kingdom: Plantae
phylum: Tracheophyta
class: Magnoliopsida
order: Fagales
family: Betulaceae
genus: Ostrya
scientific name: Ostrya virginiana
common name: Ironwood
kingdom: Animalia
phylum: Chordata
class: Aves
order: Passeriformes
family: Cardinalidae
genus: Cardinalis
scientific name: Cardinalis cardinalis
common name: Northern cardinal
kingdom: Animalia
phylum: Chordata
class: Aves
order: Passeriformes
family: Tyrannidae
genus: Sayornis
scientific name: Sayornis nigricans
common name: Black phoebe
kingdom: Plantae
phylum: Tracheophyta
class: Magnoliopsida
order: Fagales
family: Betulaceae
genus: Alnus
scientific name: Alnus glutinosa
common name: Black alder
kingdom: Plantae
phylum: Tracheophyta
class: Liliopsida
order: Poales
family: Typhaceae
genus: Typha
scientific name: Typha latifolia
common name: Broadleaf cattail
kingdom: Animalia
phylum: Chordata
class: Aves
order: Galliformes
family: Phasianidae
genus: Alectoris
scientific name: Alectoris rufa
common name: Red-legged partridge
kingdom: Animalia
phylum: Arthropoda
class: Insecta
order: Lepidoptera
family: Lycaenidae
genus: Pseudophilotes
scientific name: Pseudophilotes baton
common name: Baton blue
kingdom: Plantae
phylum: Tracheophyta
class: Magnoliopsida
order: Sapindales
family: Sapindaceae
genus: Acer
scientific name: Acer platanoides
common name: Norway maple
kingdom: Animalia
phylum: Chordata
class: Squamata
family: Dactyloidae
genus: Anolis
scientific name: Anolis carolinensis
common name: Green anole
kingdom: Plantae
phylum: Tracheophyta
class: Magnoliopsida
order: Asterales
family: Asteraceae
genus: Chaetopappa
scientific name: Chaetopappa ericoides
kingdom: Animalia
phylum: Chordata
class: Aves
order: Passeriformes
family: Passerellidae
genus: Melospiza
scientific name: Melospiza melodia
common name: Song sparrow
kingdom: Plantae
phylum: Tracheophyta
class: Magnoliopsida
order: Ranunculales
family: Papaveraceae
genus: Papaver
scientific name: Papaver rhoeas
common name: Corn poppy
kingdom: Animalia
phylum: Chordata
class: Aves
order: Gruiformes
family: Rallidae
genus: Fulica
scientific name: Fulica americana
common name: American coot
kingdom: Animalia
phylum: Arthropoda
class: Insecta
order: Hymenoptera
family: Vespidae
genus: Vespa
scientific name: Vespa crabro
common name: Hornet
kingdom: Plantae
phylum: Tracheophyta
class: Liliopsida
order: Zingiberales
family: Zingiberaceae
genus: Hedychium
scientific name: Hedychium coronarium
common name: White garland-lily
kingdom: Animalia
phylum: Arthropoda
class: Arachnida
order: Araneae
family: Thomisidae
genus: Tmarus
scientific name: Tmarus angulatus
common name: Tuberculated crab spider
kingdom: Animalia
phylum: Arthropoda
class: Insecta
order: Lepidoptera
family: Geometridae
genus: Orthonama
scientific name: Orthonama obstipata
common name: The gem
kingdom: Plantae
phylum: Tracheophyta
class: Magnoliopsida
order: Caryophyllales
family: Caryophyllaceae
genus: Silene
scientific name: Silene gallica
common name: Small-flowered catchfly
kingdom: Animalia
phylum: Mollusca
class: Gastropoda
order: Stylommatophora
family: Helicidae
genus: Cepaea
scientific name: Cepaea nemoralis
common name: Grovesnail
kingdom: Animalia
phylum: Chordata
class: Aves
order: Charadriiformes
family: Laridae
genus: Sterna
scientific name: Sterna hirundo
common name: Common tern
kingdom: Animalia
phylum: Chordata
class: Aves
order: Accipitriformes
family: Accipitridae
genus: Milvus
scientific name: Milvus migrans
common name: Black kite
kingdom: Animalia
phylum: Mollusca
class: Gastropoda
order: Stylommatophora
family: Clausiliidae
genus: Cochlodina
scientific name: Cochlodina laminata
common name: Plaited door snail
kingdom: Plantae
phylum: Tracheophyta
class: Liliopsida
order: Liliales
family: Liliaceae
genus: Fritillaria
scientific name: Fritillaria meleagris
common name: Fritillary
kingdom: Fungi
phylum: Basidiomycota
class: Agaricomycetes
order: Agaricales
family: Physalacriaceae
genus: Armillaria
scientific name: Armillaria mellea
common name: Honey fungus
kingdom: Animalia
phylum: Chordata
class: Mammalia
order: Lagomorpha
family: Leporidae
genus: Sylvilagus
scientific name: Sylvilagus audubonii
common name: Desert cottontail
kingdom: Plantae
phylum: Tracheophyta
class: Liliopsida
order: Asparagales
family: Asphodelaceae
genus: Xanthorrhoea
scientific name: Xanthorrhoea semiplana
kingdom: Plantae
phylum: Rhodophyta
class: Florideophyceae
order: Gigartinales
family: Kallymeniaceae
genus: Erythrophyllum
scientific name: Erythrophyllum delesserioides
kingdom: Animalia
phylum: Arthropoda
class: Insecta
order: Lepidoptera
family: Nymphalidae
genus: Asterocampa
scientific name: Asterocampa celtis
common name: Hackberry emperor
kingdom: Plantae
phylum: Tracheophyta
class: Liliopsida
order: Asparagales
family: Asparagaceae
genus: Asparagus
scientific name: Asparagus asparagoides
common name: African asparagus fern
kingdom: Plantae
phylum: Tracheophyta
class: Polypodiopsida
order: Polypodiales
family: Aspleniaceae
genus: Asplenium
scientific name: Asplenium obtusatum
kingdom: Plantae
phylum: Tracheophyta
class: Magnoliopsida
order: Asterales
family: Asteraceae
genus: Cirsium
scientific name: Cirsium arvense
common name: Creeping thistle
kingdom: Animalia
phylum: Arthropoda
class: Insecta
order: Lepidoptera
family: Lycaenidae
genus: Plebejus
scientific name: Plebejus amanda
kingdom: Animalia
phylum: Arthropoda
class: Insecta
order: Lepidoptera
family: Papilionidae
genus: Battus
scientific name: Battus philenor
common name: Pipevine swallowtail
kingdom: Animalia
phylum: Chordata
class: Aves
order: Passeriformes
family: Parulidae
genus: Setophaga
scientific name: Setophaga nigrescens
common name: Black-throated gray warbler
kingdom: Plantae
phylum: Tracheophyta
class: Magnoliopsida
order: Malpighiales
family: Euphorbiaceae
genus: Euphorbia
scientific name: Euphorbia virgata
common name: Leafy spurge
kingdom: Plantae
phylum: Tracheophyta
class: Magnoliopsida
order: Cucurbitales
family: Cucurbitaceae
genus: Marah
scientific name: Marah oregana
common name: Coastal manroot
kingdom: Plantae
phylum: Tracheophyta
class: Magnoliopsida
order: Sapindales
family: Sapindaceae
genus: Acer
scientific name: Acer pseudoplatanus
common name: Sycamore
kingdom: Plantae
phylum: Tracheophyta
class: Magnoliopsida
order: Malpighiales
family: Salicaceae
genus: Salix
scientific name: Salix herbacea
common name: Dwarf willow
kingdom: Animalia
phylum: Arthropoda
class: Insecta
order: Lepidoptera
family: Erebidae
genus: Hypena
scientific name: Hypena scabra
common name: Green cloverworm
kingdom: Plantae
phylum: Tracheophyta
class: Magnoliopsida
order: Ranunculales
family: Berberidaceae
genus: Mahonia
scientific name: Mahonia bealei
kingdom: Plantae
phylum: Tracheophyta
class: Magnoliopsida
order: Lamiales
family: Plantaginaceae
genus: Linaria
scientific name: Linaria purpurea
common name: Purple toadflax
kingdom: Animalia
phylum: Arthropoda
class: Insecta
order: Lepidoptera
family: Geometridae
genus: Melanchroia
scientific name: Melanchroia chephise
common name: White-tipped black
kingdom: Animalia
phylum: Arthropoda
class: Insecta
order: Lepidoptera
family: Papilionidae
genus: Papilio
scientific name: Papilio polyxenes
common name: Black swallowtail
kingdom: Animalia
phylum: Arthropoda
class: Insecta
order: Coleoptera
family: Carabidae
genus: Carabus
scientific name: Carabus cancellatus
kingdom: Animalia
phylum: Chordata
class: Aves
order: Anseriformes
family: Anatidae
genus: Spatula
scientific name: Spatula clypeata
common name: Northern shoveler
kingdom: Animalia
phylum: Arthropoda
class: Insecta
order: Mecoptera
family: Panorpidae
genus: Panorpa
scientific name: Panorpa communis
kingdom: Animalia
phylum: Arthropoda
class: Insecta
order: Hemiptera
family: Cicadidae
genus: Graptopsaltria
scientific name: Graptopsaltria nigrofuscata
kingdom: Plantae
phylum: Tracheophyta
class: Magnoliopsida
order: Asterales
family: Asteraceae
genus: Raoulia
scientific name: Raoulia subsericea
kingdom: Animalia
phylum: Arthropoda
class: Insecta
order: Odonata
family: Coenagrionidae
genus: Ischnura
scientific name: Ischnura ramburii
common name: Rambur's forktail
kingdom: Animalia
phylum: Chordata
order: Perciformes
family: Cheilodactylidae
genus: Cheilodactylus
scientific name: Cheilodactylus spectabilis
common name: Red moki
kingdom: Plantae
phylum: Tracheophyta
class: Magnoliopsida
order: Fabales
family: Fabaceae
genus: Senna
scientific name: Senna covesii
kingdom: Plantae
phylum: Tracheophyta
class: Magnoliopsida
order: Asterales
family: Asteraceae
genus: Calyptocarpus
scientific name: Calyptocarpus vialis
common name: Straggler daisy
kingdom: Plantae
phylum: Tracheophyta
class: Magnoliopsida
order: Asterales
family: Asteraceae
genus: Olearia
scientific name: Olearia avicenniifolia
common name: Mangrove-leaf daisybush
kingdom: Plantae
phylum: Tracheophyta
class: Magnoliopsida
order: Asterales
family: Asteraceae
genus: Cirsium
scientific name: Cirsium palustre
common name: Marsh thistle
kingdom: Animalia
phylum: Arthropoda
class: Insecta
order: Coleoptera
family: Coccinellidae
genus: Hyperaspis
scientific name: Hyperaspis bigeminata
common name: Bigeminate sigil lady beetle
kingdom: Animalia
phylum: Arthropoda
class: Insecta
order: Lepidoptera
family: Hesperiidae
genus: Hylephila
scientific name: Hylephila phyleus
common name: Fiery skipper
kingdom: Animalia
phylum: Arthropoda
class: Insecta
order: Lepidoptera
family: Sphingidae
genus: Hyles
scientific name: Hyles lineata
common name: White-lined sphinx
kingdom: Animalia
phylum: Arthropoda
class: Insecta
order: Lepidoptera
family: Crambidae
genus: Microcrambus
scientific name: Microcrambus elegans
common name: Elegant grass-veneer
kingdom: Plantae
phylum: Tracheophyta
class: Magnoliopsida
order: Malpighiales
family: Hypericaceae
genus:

=======

◆ **Work instructions**
Repeat word for word every line of the records above, starting with the line containing "common name: Black-throated gray warbler" and going on through the line containing "genus: Graptopsaltria".

◆ **The output**
common name: Black-throated gray warbler
kingdom: Plantae
phylum: Tracheophyta
class: Magnoliopsida
order: Malpighiales
family: Euphorbiaceae
genus: Euphorbia
scientific name: Euphorbia virgata
common name: Leafy spurge
kingdom: Plantae
phylum: Tracheophyta
class: Magnoliopsida
order: Cucurbitales
family: Cucurbitaceae
genus: Marah
scientific name: Marah oregana
common name: Coastal manroot
kingdom: Plantae
phylum: Tracheophyta
class: Magnoliopsida
order: Sapindales
family: Sapindaceae
genus: Acer
scientific name: Acer pseudoplatanus
common name: Sycamore
kingdom: Plantae
phylum: Tracheophyta
class: Magnoliopsida
order: Malpighiales
family: Salicaceae
genus: Salix
scientific name: Salix herbacea
common name: Dwarf willow
kingdom: Animalia
phylum: Arthropoda
class: Insecta
order: Lepidoptera
family: Erebidae
genus: Hypena
scientific name: Hypena scabra
common name: Green cloverworm
kingdom: Plantae
phylum: Tracheophyta
class: Magnoliopsida
order: Ranunculales
family: Berberidaceae
genus: Mahonia
scientific name: Mahonia bealei
kingdom: Plantae
phylum: Tracheophyta
class: Magnoliopsida
order: Lamiales
family: Plantaginaceae
genus: Linaria
scientific name: Linaria purpurea
common name: Purple toadflax
kingdom: Animalia
phylum: Arthropoda
class: Insecta
order: Lepidoptera
family: Geometridae
genus: Melanchroia
scientific name: Melanchroia chephise
common name: White-tipped black
kingdom: Animalia
phylum: Arthropoda
class: Insecta
order: Lepidoptera
family: Papilionidae
genus: Papilio
scientific name: Papilio polyxenes
common name: Black swallowtail
kingdom: Animalia
phylum: Arthropoda
class: Insecta
order: Coleoptera
family: Carabidae
genus: Carabus
scientific name: Carabus cancellatus
kingdom: Animalia
phylum: Chordata
class: Aves
order: Anseriformes
family: Anatidae
genus: Spatula
scientific name: Spatula clypeata
common name: Northern shoveler
kingdom: Animalia
phylum: Arthropoda
class: Insecta
order: Mecoptera
family: Panorpidae
genus: Panorpa
scientific name: Panorpa communis
kingdom: Animalia
phylum: Arthropoda
class: Insecta
order: Hemiptera
family: Cicadidae
genus: Graptopsaltria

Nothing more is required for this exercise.